Illusi e immobili nell’invalidante condizione della Vittima, i miseri richiedenti d’aiuto si buttano tra le braccia salvifiche del loro Salvatore, in attesa del momento propizio per invertire il gioco e far rivelare “la maglietta” su ciò che hanno da sempre pensato: il Salvatore non è altro che un truffatore o un inerme privo di forza, incapace di offrire il giusto aiuto. La delusione è tanta, quanto l’intensità delle aspettative. Il Salvatore viene cacciato a sassate rivelando il suo Io non sono ok, mentre i bisognosi si riconfermano la sottostante posizione persecutrice di Io sono ok, ma tu non sei ok.

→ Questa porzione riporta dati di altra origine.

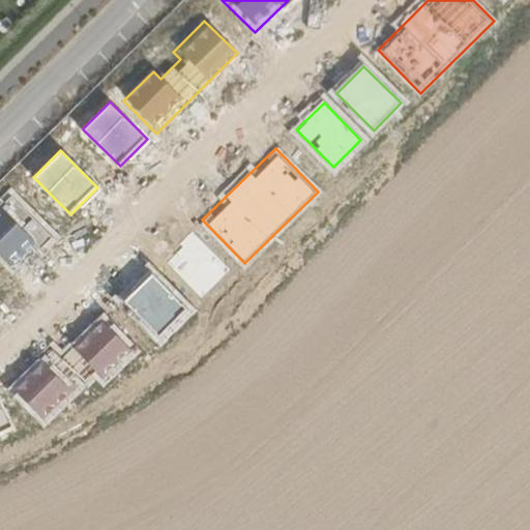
[(41,240),(4,203),(0,207),(0,253),(15,267),(41,240)]
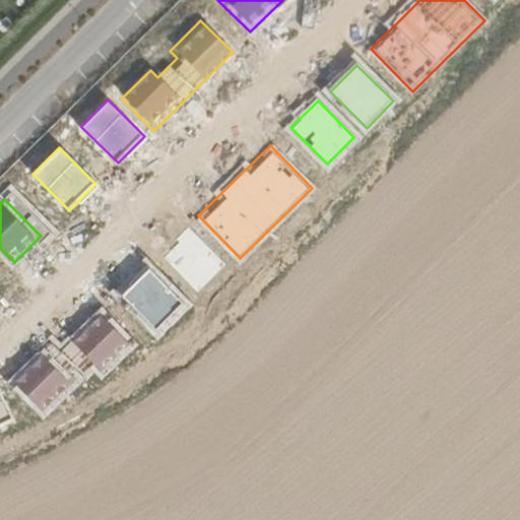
[(224,264),(187,230),(160,258),(199,293),(224,264)]
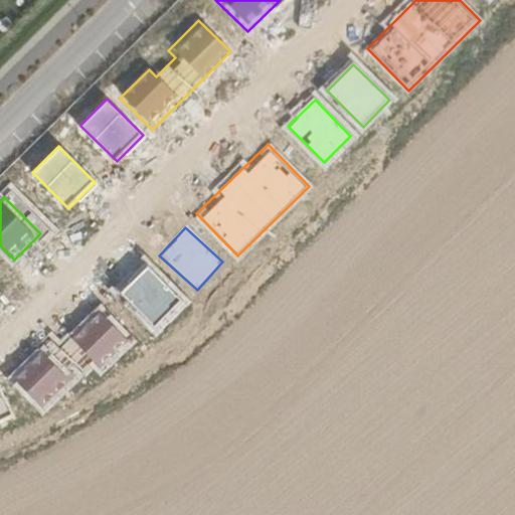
[(182,302),(145,267),(119,295),(157,329),(182,302)]
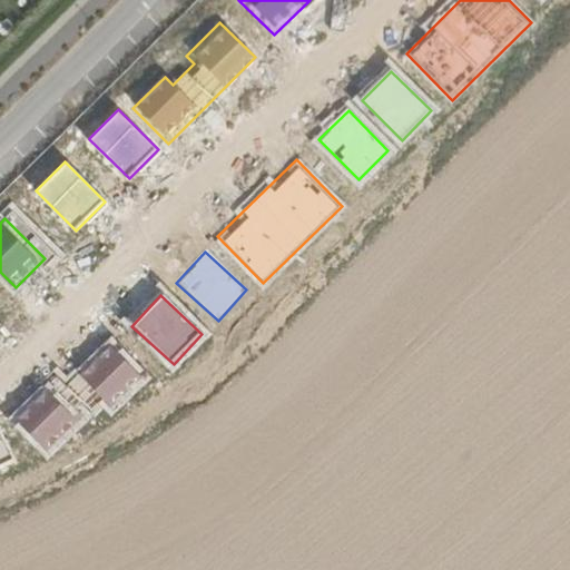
[(148,382),(107,343),(78,372),(119,412),(148,382)]
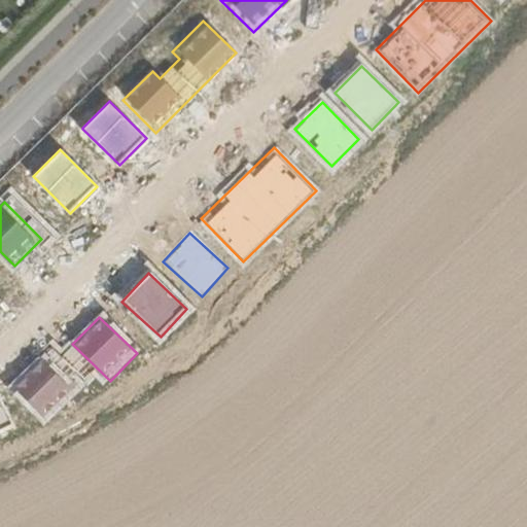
[(78,390),(40,353),(13,381),(51,417),(78,390)]
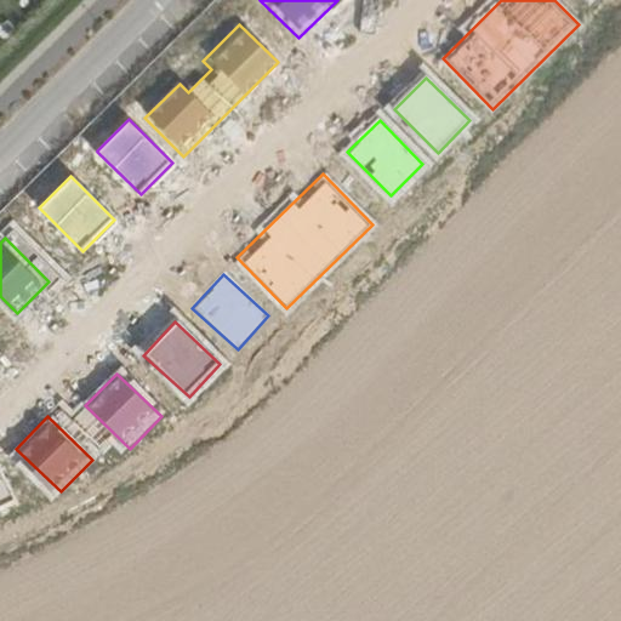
[(0,512),(16,505),(0,474),(0,512)]
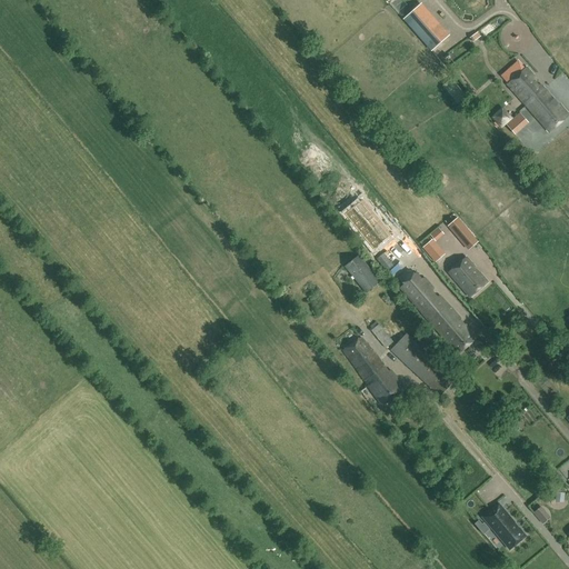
[(446,38),(418,7),(405,19),(432,50),(446,38)]
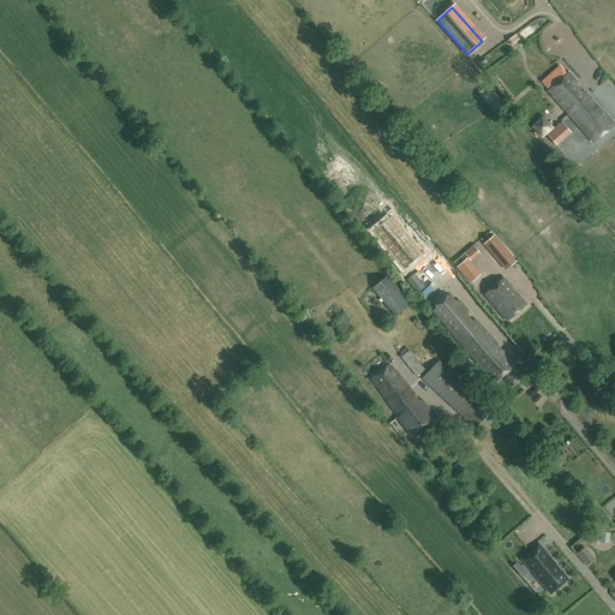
[(584,93),(581,93),(577,88),(578,83),(568,73),(567,75),(560,66),(542,82),(549,90),(549,91),(568,115),(589,97),(584,93)]
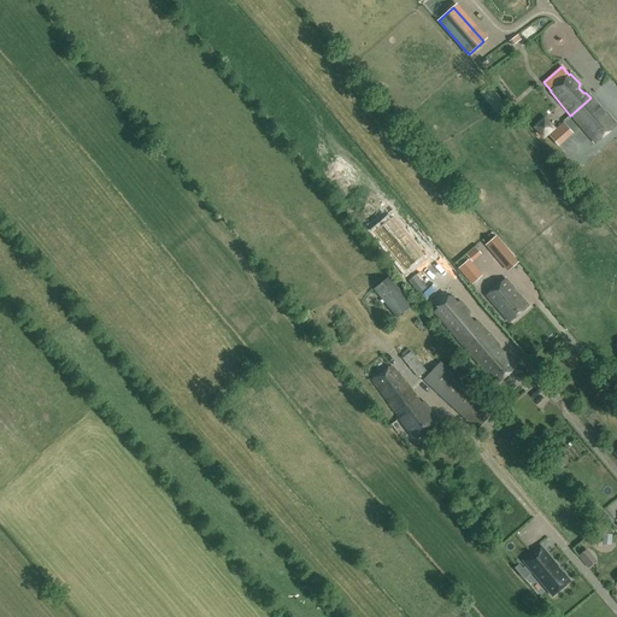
[(599,89),(610,99),(616,90),(616,86),(610,78),(599,89)]
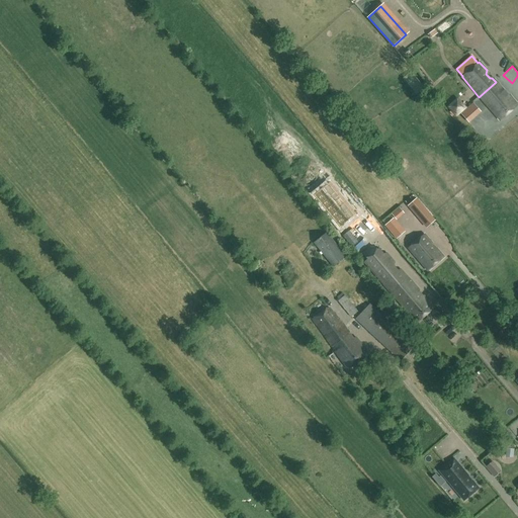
[(403,78),(417,94),(424,87),(411,72),(403,78)]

La rappresentazione è finita, la consapevolezza è stata raggiunta
Ecco i giochi preferiti degli umani durante la loro crescita evolutiva e le modalità in cui si scambiano le maschere nella convinzione che l’altro e soltanto l’altro sia responsabile della propria condizione.
La presa di coscienza ha bisogno di onesto lavoro interiore per ritrovare la capacità di elaborare il dolore passato e innescato ripetutamente dai giochi. Un lavoro difficile che ogni Bambino evita sistematicamente sostituendolo con l’appassionante recita della vita. Ci vuole un Genitore affettuoso, valoroso e deciso per insegnare al suo Bambino la responsabilità della vita e l’abbandono del teatro.
Per poter vivere una vita autentica i tre attori possono rinunciare alla necessità di dimostrare all’altro che “tu non sei ok” soltanto scegliendo in modo consapevole di essere se stesso ok. Ognuno nella sua modalità più consona: il vecchio Persecutore rimane l’amante della giustizia, ma rinuncia alla persecuzione ingiusta del colpevole.
L’ex Vittima continua a girare anche l’altra guancia, ma senza alcun rancore o senso di colpa, pienamente consapevole che questo sia il modo per far defluire la rabbia persecutoria nei suoi confronti.
L’illuso Salvatore questa volta scende dal suo palcoscenico immaginario e si prende realmente la responsabilità di dedicarsi al bene del suo prossimo completamente consapevole del peso della sua rinuncia.